At this point, Fine Gael are still favourites to win the presidency, and there are good reasons for that. But those expectations are double-edged. If Harris’s candidate doesn’t win – or worse, completely bombs – then the occasional mutterings about his leadership will get louder.
But at least we know what’s happening with Fine Gael. Sinn Féin, by contrast, seems consumed by indecision: will they run a candidate or not? If so, will it be Mary Lou McDonald? If not, who?
The party’s representatives have been inscrutable on the subject. Even the leader herself, normally the most sure footed of media performers, has given conflicting signals.

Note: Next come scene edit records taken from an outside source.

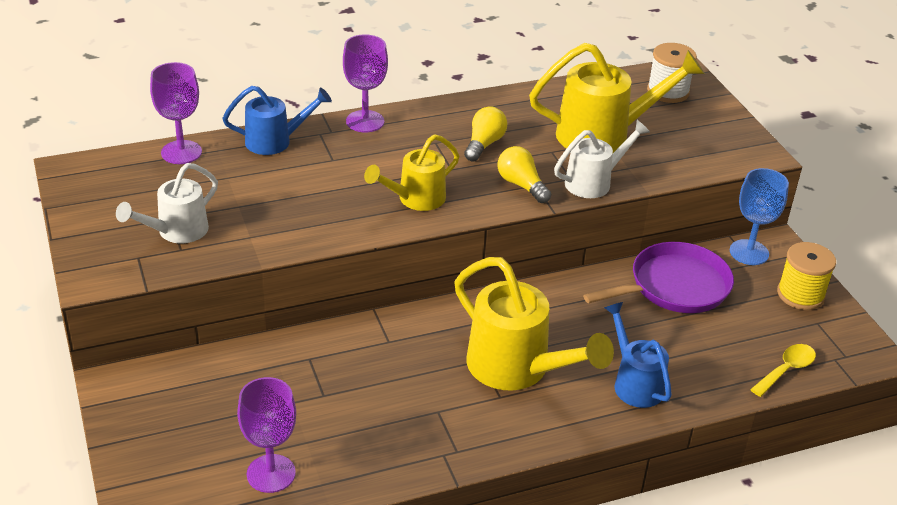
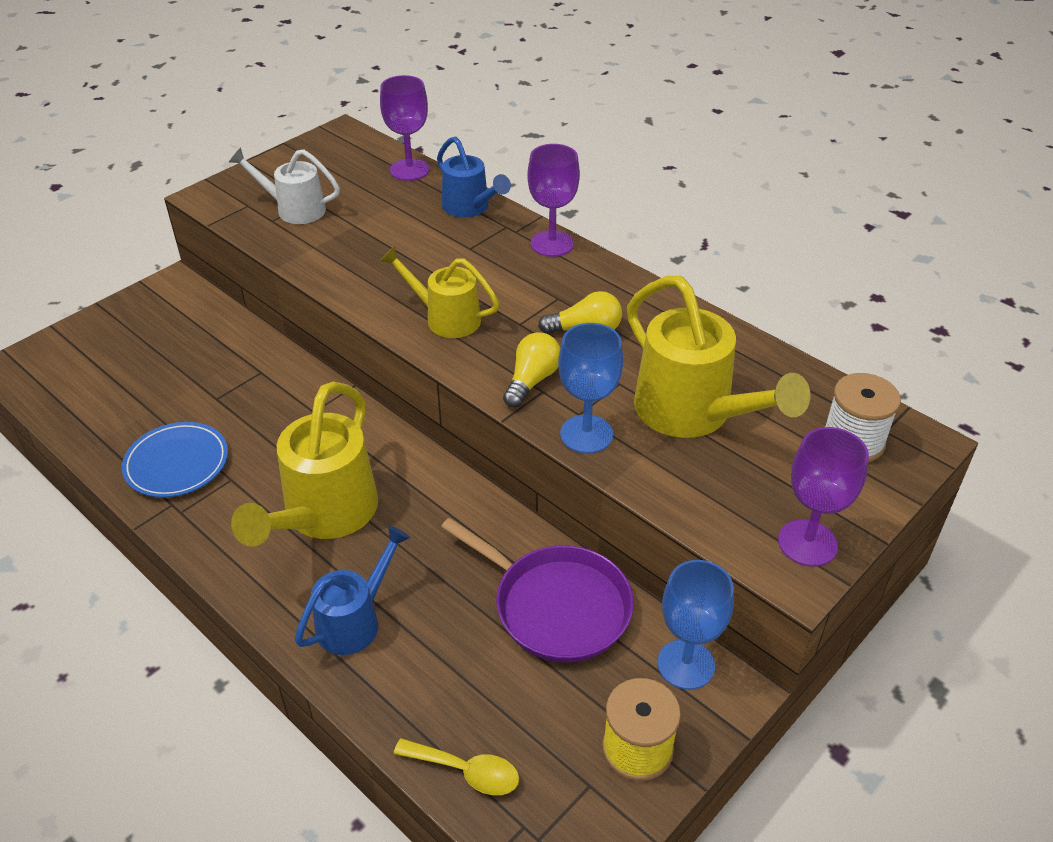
camera: 65 degrees right, 5 degrees up
(271, 473) = (102, 405): purple goblet -> purple goblet (807, 543)
(393, 440) = (177, 463): none -> blue plate
(594, 182) = (586, 434): white watering can -> blue goblet

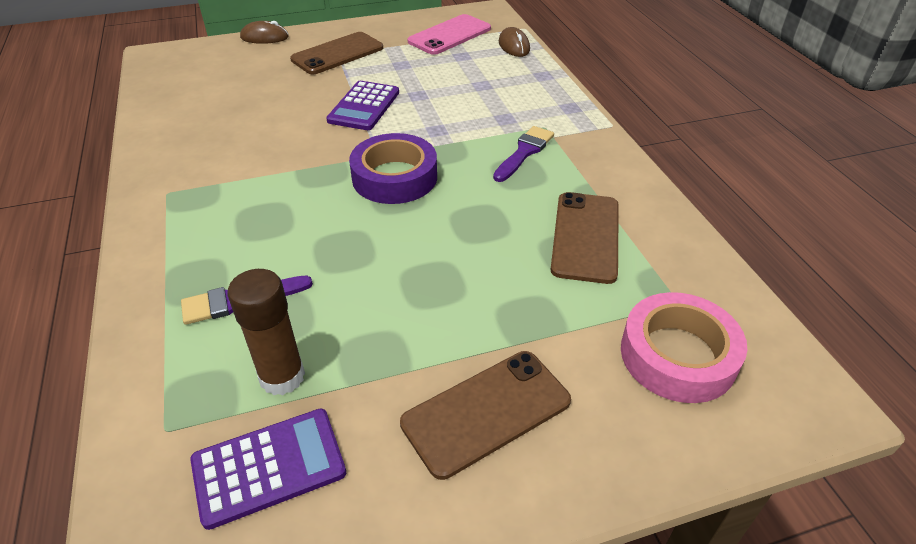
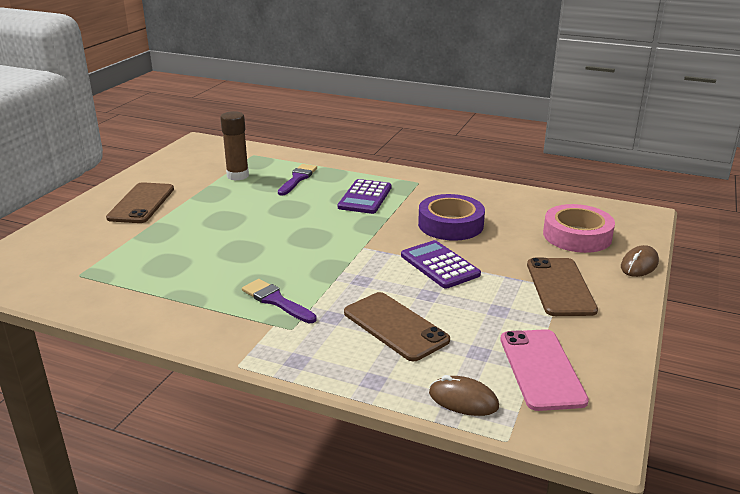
camera: 130 degrees right, 15 degrees down
(269, 467) = (204, 164): purple calculator -> purple calculator (365, 197)
(394, 177) = (329, 243): purple tape -> purple tape (450, 224)
(524, 152) = (276, 301): purple brush -> purple brush turned 150 degrees clockwise
(585, 237) = (166, 276): brown phone -> brown phone (395, 326)
(678, 355) = (64, 255): pink tape -> pink tape (577, 236)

One TD confesses to being entirely undecided. Some say it has to be McDonald; others disagree, insisting they can’t afford to lose her from Leinster House.
It is a big decision, and the stakes are high. McDonald would be a formidable candidate, for sure: but it is a hard road to victory in a contest that requires 51 per cent to win. And if she runs and underperforms, her stock internally and externally will be sorely damaged, perhaps terminally.
But even if McDonald doesn’t run, she needs a strong performance from the Sinn Féin candidate. Otherwise, her record in elections – despite her much-vaunted campaigning abilities – begins to look pretty threadbare. The risks, as the economists say, look tilted to the downside.
What about Fianna Fáil? From a position where the leadership was genuinely unenthusiastic about even running a candidate, the party now has a lengthy line-up of offerings. At the time of writing, the most credible are Jim Gavin and Billy Kelleher. The Dear Leader has been studiously non-committal, though he has let it be known that Bertie Ahern’s kind offers are surplus to requirements. I would be surprised if he doesn’t back Gavin. Both men’s style is to plan carefully before acting.
At one level, Martin is now at the height of his powers – Taoiseach after a successful general election, the most popular leader, in complete command of his party. He probably does not have to worry about the next election; that will be someone else’s problem.
But it is often when political leaders appear to at their zenith that they begin to make mistakes, and the horizon of his patronage in the party is visible. Just like his rivals, there are landmines on the path to the presidency for the Taoiseach too.